Wednesday, January 19, 2011

Are There Alternatives to the Individual Mandate in the Health Reform Law?

Are There Alternatives to the Individual Mandate in the Health Reform Law? by Howard Gleckman

My response:

If mandates go, pre-existing condition reforms must also be repealed unless the goal really is some form of single-payer insurance – which it may be. Such a scheme would still utilize insurance companies as claim processors, but without the requirement for a sales force of agents or loss prevention specialists (who would become fraud investigators instead). These activities would also mean a gauranteed profit, so the companies may be crying all the way to the bank.

I suspect that instead mandates and pre-existing rules will be repealed and replaced with a fairly robust public option available to anyone who can’t afford private insurance or who can’t get it due to a pre-existing condition.

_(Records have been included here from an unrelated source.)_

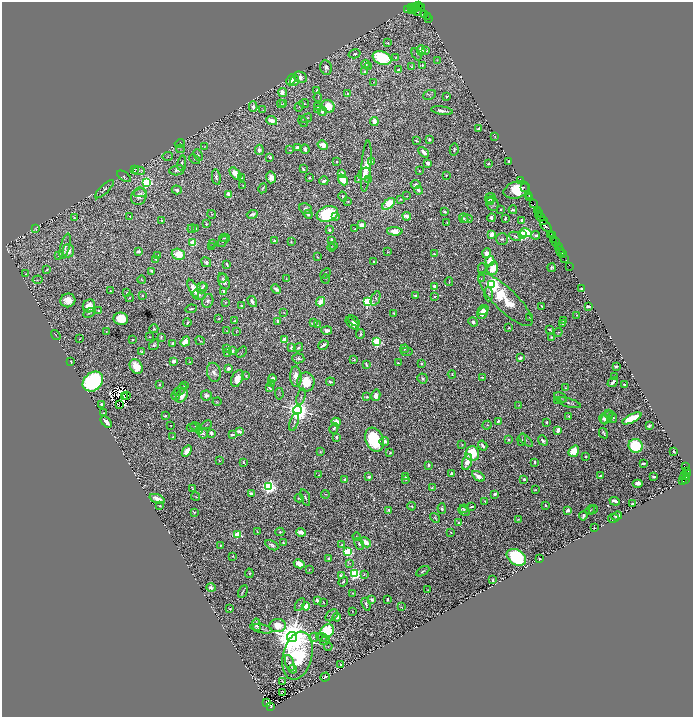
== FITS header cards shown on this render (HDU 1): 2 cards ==
NAXIS1  =                 1382
NAXIS2  =                 1429

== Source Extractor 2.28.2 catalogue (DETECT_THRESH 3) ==
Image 1382 x 1429 px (HDU 1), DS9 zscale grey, zoomed out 1/2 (1 PNG px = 2 x 2 image px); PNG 695 x 719 px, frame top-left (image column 2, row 1429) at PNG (2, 2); each listed source drawn as its Kron ellipse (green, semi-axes under 4 px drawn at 4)
Background 1.03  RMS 0.0092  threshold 0.0277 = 3 sigma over >= 5 px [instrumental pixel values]
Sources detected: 1110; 128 cannot appear on this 1/2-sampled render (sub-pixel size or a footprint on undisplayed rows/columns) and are neither listed nor drawn; of the other 982, the 500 brightest by FLUX_AUTO listed and drawn (482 fainter detections omitted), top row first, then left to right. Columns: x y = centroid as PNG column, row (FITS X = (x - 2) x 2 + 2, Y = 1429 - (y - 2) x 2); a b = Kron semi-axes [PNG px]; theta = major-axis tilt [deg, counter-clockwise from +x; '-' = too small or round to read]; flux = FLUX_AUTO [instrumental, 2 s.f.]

It would be low cost on the premium and copay side, but would be subsidized by a non-avoidable payroll, VAT or VAT-like business income tax.

The other alternative is Single-Payer Catastrophic insurance, however I don’t think the vast majority of voters would support any effort to deprive them of the comprehensive insurance they have grown to rely upon, even though that approach is largely, but not solely, responsible for increased cost.

The real projected problem is demographic – so the solution must be as well. You need to broaden the base of whatever levy covers health care and ideally you should consolidate them into a single tax rather than dividing funding between income taxes, premiums and payroll taxes. Options for this include getting more taxpayers by either immigration or childbirth (or a combination of both of these), extending the levy on non-wage income in the HI payroll tax to all wage earners, not just the rich, or converting the whole payroll tax to a straight up consumption tax on either consumers (a VAT) or employers (a VAT like business income tax on all employers and all value added, including wages). Even with a broader base, rates must go up – although increasing the payroll tax by 65% is only making it 5% of income – up from 2.9%.

If the Business Income Tax covers all federal social spending, including education, housing, TANF and health it will be considerably higher than 5%. It will be more like 28% before raising it high enough to also include an expanded the Child Tax Credit (of $6000 per year so that it includes enough for housing) and the Health Insurance Exclusion, in which case the rate is closer to 34%.